** Description of the task **
Please collect every line in the listing below that contains the word "demonstrate", treating uppercase and lowercase letters as different.

(Data entries)
[Start of section]

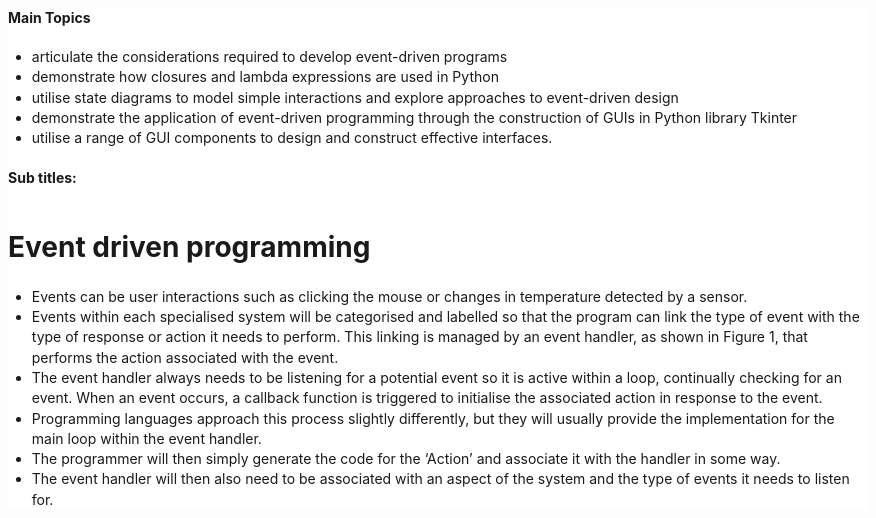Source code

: #### Main Topics

* articulate the considerations required to develop event-driven programs
* demonstrate how closures and lambda expressions are used in Python
* utilise state diagrams to model simple interactions and explore approaches to event-driven design
* demonstrate the application of event-driven programming through the construction of GUIs in Python library Tkinter
* utilise a range of GUI components to design and construct effective interfaces.

#### Sub titles:

# Event driven programming

* Events can be user interactions such as clicking the mouse or changes in temperature detected by a sensor.
* Events within each specialised system will be categorised and labelled so that the program can link the type of event
  with the type of response or action it needs to perform. This linking is managed by an event handler, as shown in
  Figure 1, that performs the action associated with the event.
* The event handler always needs to be listening for a potential event so it is active within a loop, continually
  checking for an event. When an event occurs, a callback function is triggered to initialise the associated action in
  response to the event.
* Programming languages approach this process slightly differently, but they will usually provide the implementation for
  the main loop within the event handler.
* The programmer will then simply generate the code for the ‘Action’ and associate it with the handler in some way.
* The event handler will then also need to be associated with an aspect of the system and the type of events it needs to
  listen for.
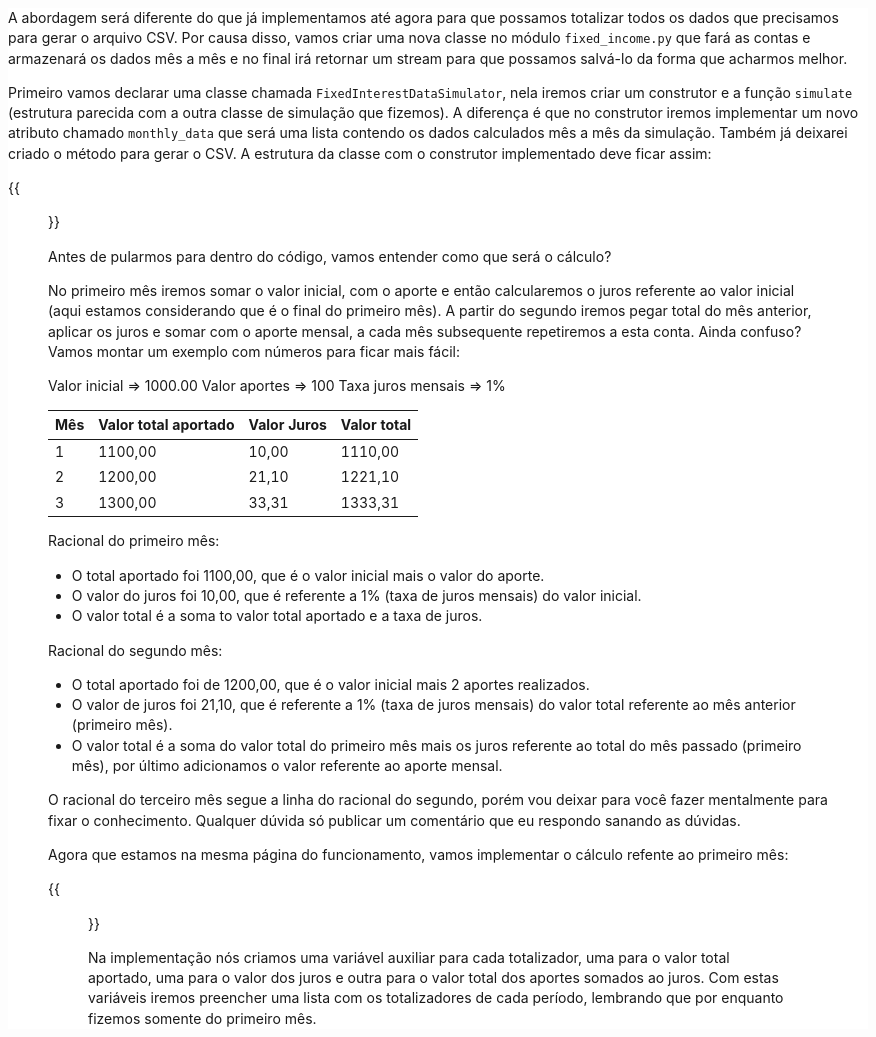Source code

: A abordagem será diferente do que já implementamos até agora para que possamos totalizar todos os dados que precisamos para gerar o arquivo CSV. Por causa disso, vamos criar uma nova classe no módulo `fixed_income.py` que fará as contas e armazenará os dados mês a mês e no final irá retornar um stream para que possamos salvá-lo da forma que acharmos melhor.

Primeiro vamos declarar uma classe chamada `FixedInterestDataSimulator`, nela iremos criar um construtor e a função `simulate` (estrutura parecida com a outra classe de simulação que fizemos). A diferença é que no construtor iremos implementar um novo atributo chamado `monthly_data` que será uma lista contendo os dados calculados mês a mês da simulação. Também já deixarei criado o método para gerar o CSV. A estrutura da classe com o construtor implementado deve ficar assim:

{{<figure src="images/code/code10.png" title="Implementação da classe FixedInterestDataSimulator" legend="Implementação da classe FixedInterestDataSimulator">}}

Antes de pularmos para dentro do código, vamos entender como que será o cálculo?

No primeiro mês iremos somar o valor inicial, com o aporte e então calcularemos o juros referente ao valor inicial (aqui estamos considerando que é o final do primeiro mês). A partir do segundo iremos pegar total do mês anterior, aplicar os juros e somar com o aporte mensal, a cada mês subsequente repetiremos a esta conta. Ainda confuso? Vamos montar um exemplo com números para ficar mais fácil:

Valor inicial => 1000.00
Valor aportes => 100
Taxa juros mensais => 1%

| Mês | Valor total aportado | Valor Juros | Valor total |
| --- | -------------------- | ----------- | ----------- |
| 1   | 1100,00              | 10,00       | 1110,00     |
| 2   | 1200,00              | 21,10       | 1221,10     |
| 3   | 1300,00              | 33,31       | 1333,31     |

Racional do primeiro mês:
* O total aportado foi 1100,00, que é o valor inicial mais o valor do aporte.
* O valor do juros foi 10,00, que é referente a 1% (taxa de juros mensais) do valor inicial.
* O valor total é a soma to valor total aportado e a taxa de juros.

Racional do segundo mês:
* O total aportado foi de 1200,00, que é o valor inicial mais 2 aportes realizados.
* O valor de juros foi 21,10, que é referente a 1% (taxa de juros mensais) do valor total referente ao mês anterior (primeiro mês).
* O valor total é a soma do valor total do primeiro mês mais os juros referente ao total do mês passado (primeiro mês), por último adicionamos o valor referente ao aporte mensal.

O racional do terceiro mês segue a linha do racional do segundo, porém vou deixar para você fazer mentalmente para fixar o conhecimento. Qualquer dúvida só publicar um comentário que eu respondo sanando as dúvidas.

Agora que estamos na mesma página do funcionamento, vamos implementar o cálculo refente ao primeiro mês:

{{<figure src="images/code/code11.png" title="Implementação do método simulate" legend="Implementação do método simulate">}}

Na implementação nós criamos uma variável auxiliar para cada totalizador, uma para o valor total aportado, uma para o valor dos juros e outra para o valor total dos aportes somados ao juros. Com estas variáveis iremos preencher uma lista com os totalizadores de cada período, lembrando que por enquanto fizemos somente do primeiro mês.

[End of section]

** Response to this task **
* demonstrate how closures and lambda expressions are used in Python
* demonstrate the application of event-driven programming through the construction of GUIs in Python library Tkinter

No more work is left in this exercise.